--- TEXT PASSAGE ---
↓↓↓
Here's water that is colorless with default settings. Only light scattering attenuates it at horizon with a blue tint.
- Press N to open Nodes settings and rename the node, if necessary.
Step 2. Assign Water Material
Create the custom water material so it can be tweaked.
- Press M to open Material settings. For further steps, there should be present a custom library associated with the world (see how to add material library).
- Select water_base in the list of materials and click inherit the material.
- Choose material library where to save a new material and specify its name.
- While we're in Material settings, go to States tab and check Dynamical reflection so that reflection is not baked into a static map, but generated in run-time.
- After creating the material, it need to be assigned to our object water. Press N to go the Nodes settings -> Surfaces tab.
Holding SHIFT or CTRL, select surface and volume surfaces and load new material for them.
- Select the created water material in the list:
The sky and palms start to be reflected by the water surface:
Step 3. Set Environment Lighting
Environment lighting contributes a very important part into the resulting water color, so it should be set prior to actually adjusting the water. Otherwise, without environment light, the water mass will appear black with colored specular highlights.
↑↑↑
--- YOUR TASK ---
According to the water material guide above, why should environment lighting be set before the water is adjusted? Answer in one to three sentences.

--- PROVIDED RECORDS ---
↓↓↓
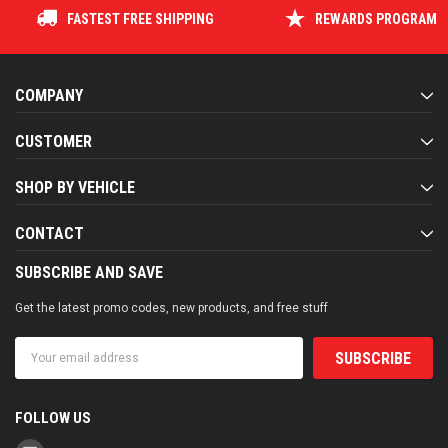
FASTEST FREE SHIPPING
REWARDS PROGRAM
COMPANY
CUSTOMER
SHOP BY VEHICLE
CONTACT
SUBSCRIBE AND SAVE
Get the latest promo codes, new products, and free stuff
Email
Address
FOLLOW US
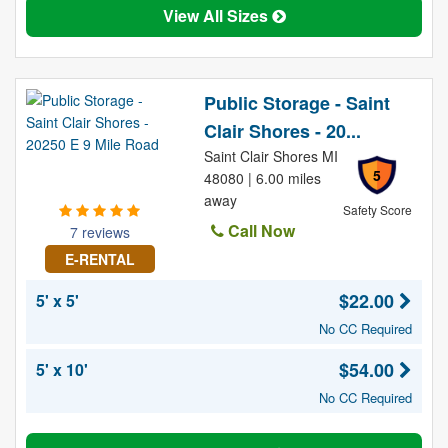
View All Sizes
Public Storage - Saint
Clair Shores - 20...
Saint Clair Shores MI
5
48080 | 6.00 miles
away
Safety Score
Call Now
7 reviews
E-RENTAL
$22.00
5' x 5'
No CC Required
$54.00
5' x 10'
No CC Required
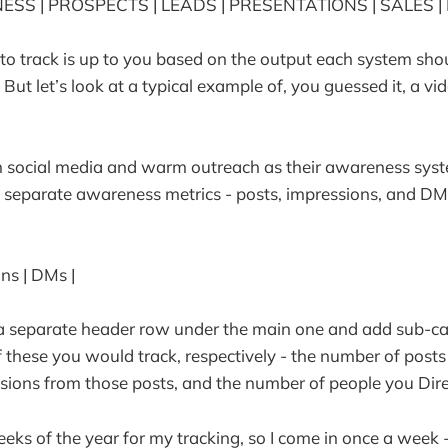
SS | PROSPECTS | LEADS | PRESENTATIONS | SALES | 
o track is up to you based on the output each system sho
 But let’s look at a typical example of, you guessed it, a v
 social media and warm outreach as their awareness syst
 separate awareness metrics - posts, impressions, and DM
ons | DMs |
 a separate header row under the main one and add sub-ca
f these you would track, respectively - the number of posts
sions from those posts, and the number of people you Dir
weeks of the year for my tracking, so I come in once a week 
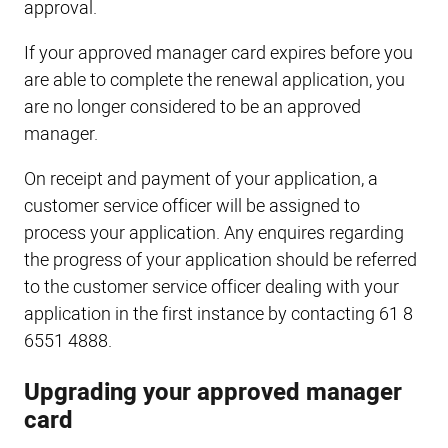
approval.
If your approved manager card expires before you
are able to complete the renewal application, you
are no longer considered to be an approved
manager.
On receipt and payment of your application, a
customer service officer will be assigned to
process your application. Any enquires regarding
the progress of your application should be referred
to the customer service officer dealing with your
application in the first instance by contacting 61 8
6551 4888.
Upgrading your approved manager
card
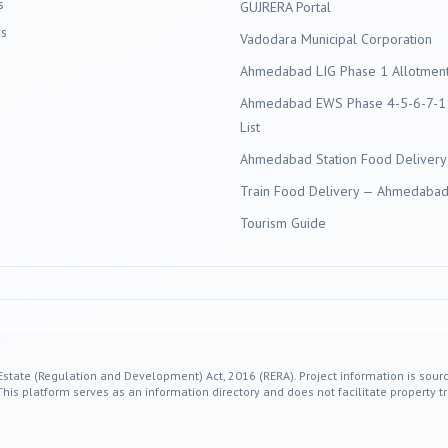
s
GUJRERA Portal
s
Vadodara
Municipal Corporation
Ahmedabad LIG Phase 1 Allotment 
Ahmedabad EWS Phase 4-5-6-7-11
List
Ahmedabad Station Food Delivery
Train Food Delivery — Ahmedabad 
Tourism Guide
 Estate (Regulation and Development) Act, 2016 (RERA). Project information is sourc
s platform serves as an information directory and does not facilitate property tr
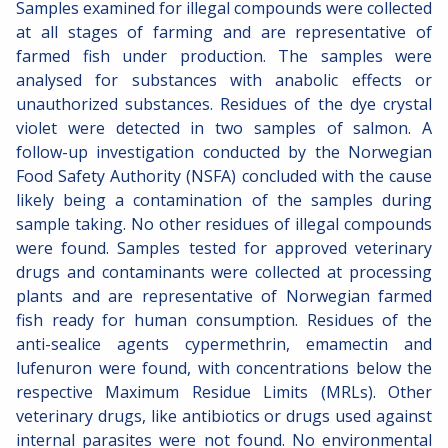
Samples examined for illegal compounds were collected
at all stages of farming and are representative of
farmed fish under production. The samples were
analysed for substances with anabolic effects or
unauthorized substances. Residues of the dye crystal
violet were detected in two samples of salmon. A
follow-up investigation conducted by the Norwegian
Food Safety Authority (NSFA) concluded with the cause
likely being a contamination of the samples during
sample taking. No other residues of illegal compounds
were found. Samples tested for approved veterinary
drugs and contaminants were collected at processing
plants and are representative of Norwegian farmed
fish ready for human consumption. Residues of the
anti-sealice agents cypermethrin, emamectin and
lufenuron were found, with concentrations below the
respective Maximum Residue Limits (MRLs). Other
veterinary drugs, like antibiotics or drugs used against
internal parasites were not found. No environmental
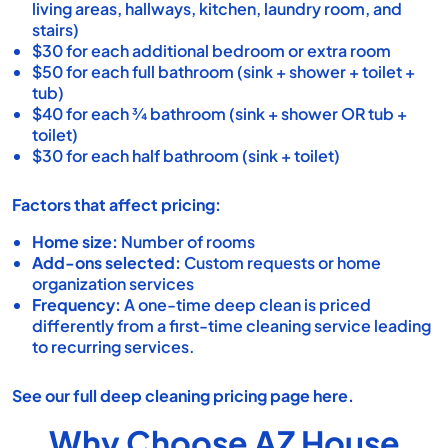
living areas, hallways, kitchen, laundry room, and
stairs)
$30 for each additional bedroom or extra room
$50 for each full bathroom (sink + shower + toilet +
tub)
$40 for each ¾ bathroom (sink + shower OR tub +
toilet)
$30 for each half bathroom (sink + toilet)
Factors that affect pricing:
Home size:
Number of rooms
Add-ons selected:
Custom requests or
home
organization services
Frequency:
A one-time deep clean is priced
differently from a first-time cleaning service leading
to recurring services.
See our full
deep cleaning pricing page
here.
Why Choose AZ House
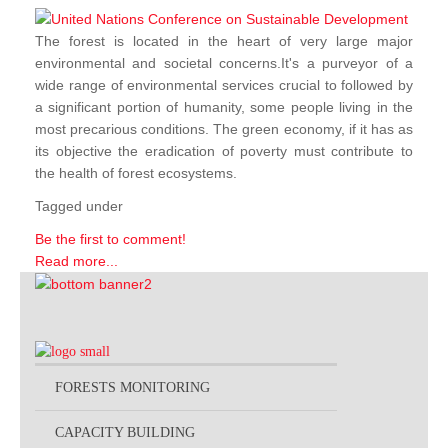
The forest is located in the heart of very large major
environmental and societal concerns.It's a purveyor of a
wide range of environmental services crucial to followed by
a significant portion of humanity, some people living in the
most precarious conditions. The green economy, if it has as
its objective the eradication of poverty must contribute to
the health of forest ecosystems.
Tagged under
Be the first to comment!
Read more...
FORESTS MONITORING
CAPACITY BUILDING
↑↑↑
--- RESPONSE AREA ---
Environment lighting makes up a very important part of the final water color, so it needs to be in place first. Without it, the water mass looks black with colored specular highlights.